Matchless by Gregory Maguire
"I think I'll tryyyyyy Defyiiiiiiiiing Gravity..."
Okay. Ignore me.
I love me some Gregory Maguire. He's built his writing career doing interesting, dark (even sometimes darker than the original. Those Grimm brothers be fucked up... amirite?) reimaginings of classic children's stories. One of his books even inspired a long-running, award-winning Broadway musical.
I picked up Maguire's reimagining of Hans Christian Andersen's The Little Match Girl (remember when I read that beautiful/soul-crushing book) from the clearance table of my local independent bookstore the other day. It was absolutely worth the $5.98. It's a thin, easily read book that makes you pause for a second in the middle of worrying about when you're going to take the Christmas tree down (so it's January 26th and my very real tree is still up. Don't judge me!), when you're going to finish Absalom, Absalom!, when you're going to remember to get your oil changed.
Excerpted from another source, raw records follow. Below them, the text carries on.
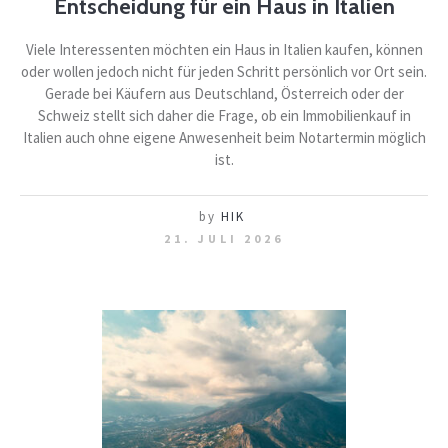
Entscheidung für ein Haus in Italien
Viele Interessenten möchten ein Haus in Italien kaufen, können
oder wollen jedoch nicht für jeden Schritt persönlich vor Ort sein.
Gerade bei Käufern aus Deutschland, Österreich oder der
Schweiz stellt sich daher die Frage, ob ein Immobilienkauf in
Italien auch ohne eigene Anwesenheit beim Notartermin möglich
ist.
by
HIK
21. JULI 2026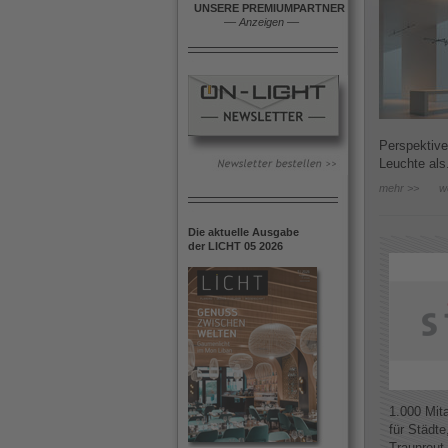
UNSERE PREMIUMPARTNER
––
Anzeigen
––
Perspektive
Leuchte als.
mehr >>
w
Die aktuelle Ausgabe
der LICHT 05 2026
1.000 Mit
für Städte
Traunreut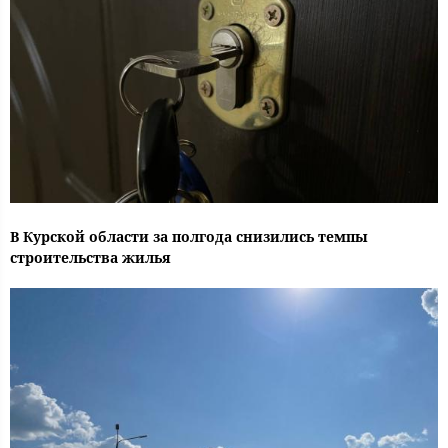
В Курской области за полгода снизились темпы
строительства жилья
Artfully and simply illustrated, the story of The Little Match Girl intersects with a poor little boy and their lives are changed forever as their paths cross. Maguire's language is beautiful and sparse, just as you would imagine the lives of his characters to be.
The beloved New York Times bestselling author of Wicked reimagines Andersen's "The Little Match Girl" for modern readers, putting a new twist on a timeless classic.
In Matchless, Gregory Maguire adds a different dimension to the story, exquisitely intertwining the match girl's tale with that of Frederik, a young boy who builds a city out of trash, and whose yearnings are the catalyst for a better future for himself and his family. Maguire uses his storytelling magic to rekindle Andersen's original intentions, suggesting transcendence, the permanence of spirit, and the continuity that links the living and the dead.